Holy jealousy. I guess I’m my mother’s daughter — unlikely to parade my gift around a mall like a suffragette. Nursing is non-militant in nature; it’s a passive-receptive activity. I sit down, I rest, I read, I pray. I talk to the other children. The public steps of the capitol are hard, cold, and drafty; there’s nothing to rest my elbow on — and besides, I can’t get in the mood sitting beside a nine-year-old boy holding a huge sign that reads, “I was breastfed in public!”
Don’t get me wrong. I have publicly nursed many a time. Like the woman at the mall, I’ve done so quietly because there was no where else for me to go and my child was hungry. Like her, I’ve felt the urge to shut people up — the bottle-mom who told me nursing was “gross,” the relatives who blanched at the sight of my blanket and asked me to leave the room. Yeah, I’ve been there.
But I hate to see nursing added to the list of bizarre women’s rights to do whatever we want with our bodies.
Our over-sexualized society has had ill effects enough on motherhood. Strangers come up and put their hands on your belly and ask you personal questions like, “Was it planned?” or “Are you done?” Maybe they fill you in on what they are doing to prevent your sorry fate from befalling them.
I’ve never forgotten how gently I was myself corrected by Pater Baerlocher, my Austrian confessor, when I announced that I was “pregnant” with my first child. “Ich bin schwanger!” I said proudly. “Nein, nein!” he exclaimed with horror. “Cows are pregnant. Cats are pregnant. Du bist mit Kind — You are with child, like the Blessed Mother.”
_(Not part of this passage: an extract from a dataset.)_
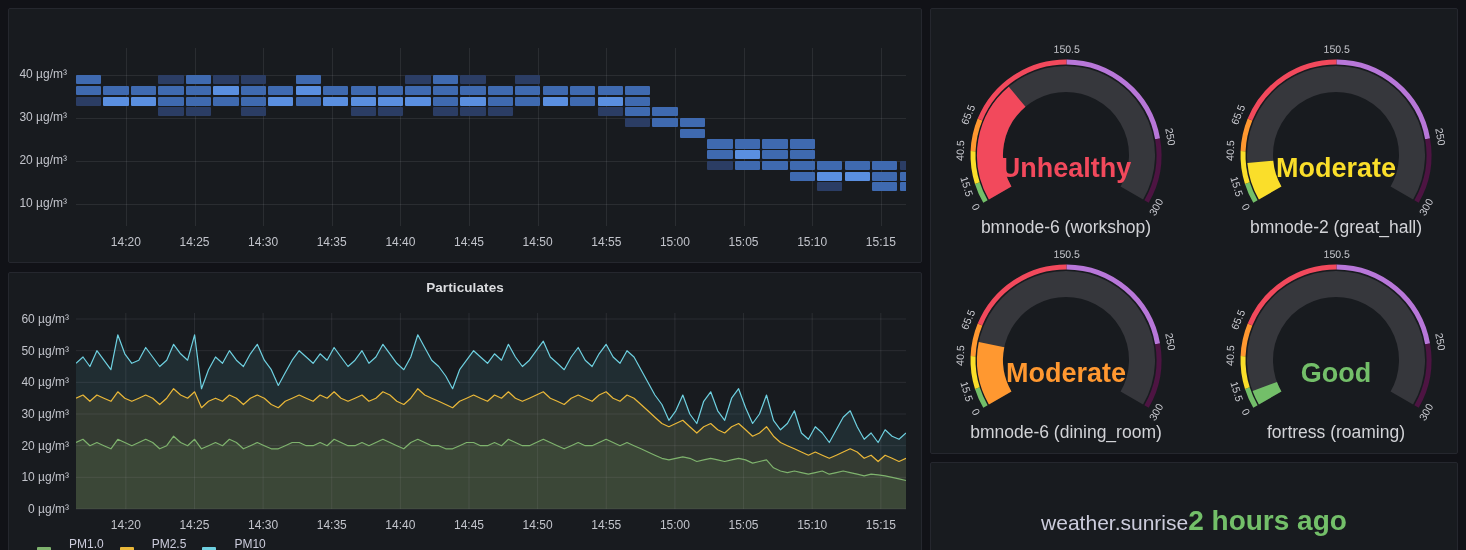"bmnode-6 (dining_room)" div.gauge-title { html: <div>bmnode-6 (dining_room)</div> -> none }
So I threw “pregnant” out the window. Not long afterward, the word “breastfeeding” landed in the dumpster beside it. Breastfeeding may be militant, but nursing isn’t. I could just hear the good father exclaiming, “Nein, nein! Du stillst.” The German word for nursing is “stillen” — literally, to still the child.
Stillen. The word denotes quiet and peace — Be still and know that I am God.
In a culture of life, people would respect that and leave mother and baby in peace.